*** Block opens ***

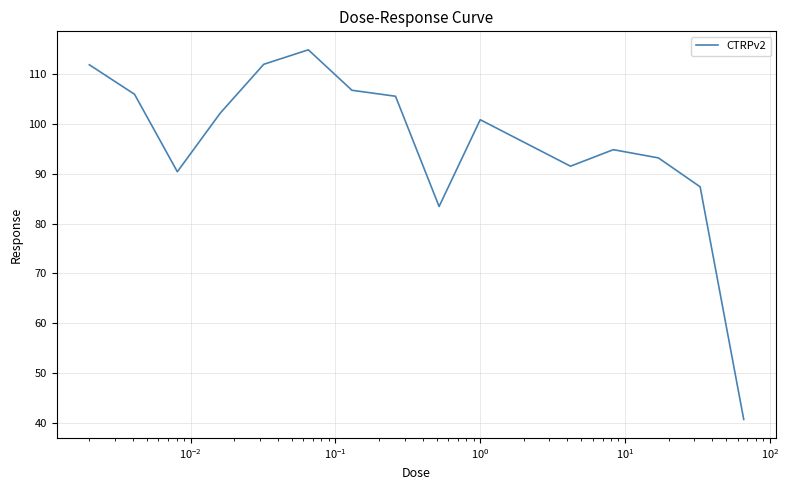

What is the maximum value shown in the chart?

114.8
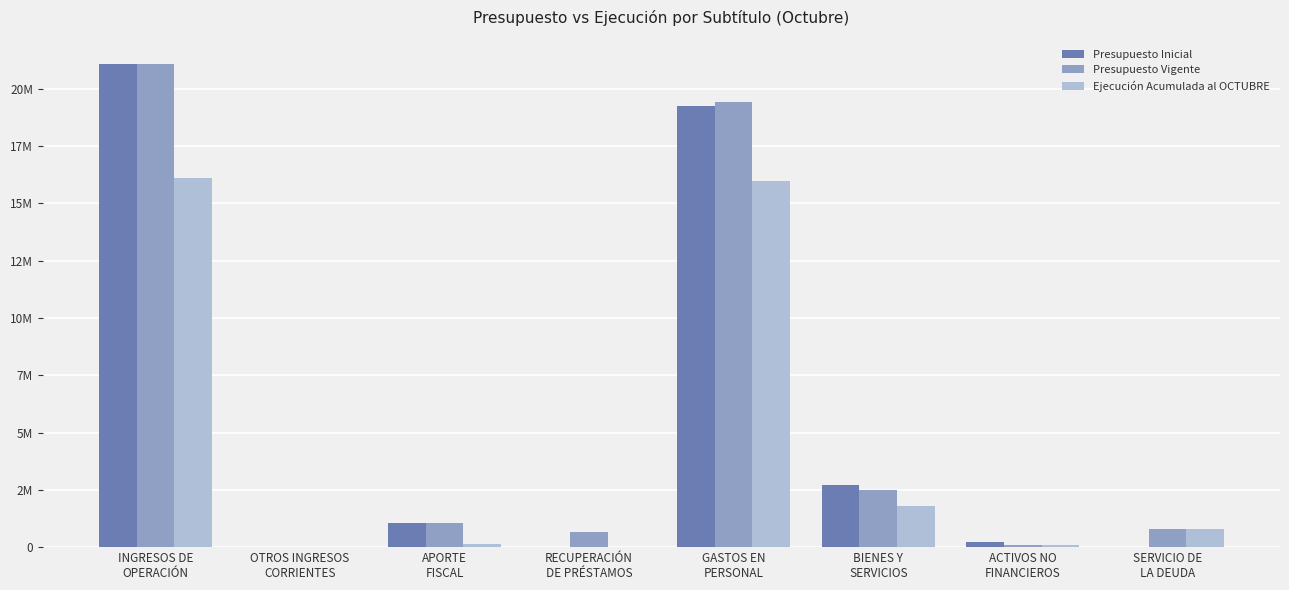

What are all the series names shown in the legend?

Presupuesto Inicial, Presupuesto Vigente, Ejecución Acumulada al OCTUBRE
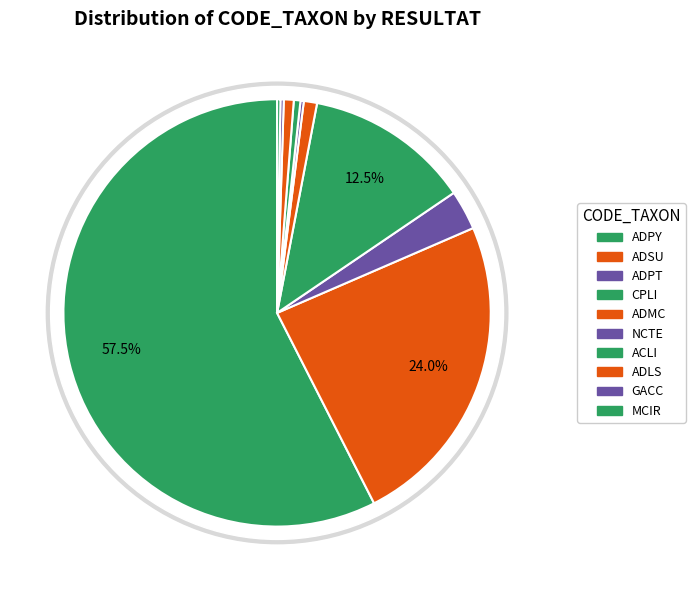

How many slices are in this pie chart?

10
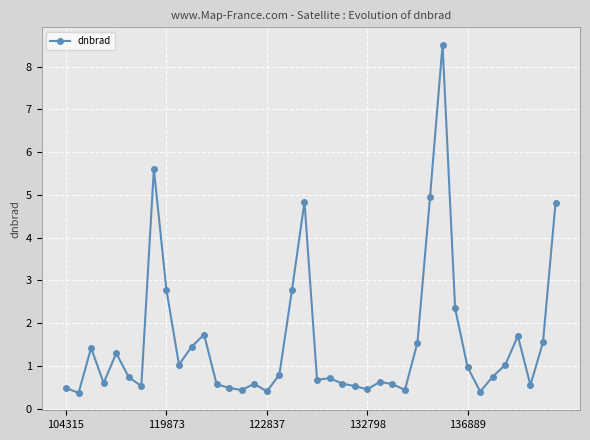

True or false: there are more than 2 points higher than both neighbors.

True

*** Block closes ***

* [PROBLEM STATEMENT]
Could you switch every "chart" to "graph" across all the records above, keeping everything else unchanged and leaving out the pictures?

* [YOUR SOLUTION]
What is the maximum value shown in the graph?

114.8

What are all the series names shown in the legend?

Presupuesto Inicial, Presupuesto Vigente, Ejecución Acumulada al OCTUBRE

How many slices are in this pie graph?

10

True or false: there are more than 2 points higher than both neighbors.

True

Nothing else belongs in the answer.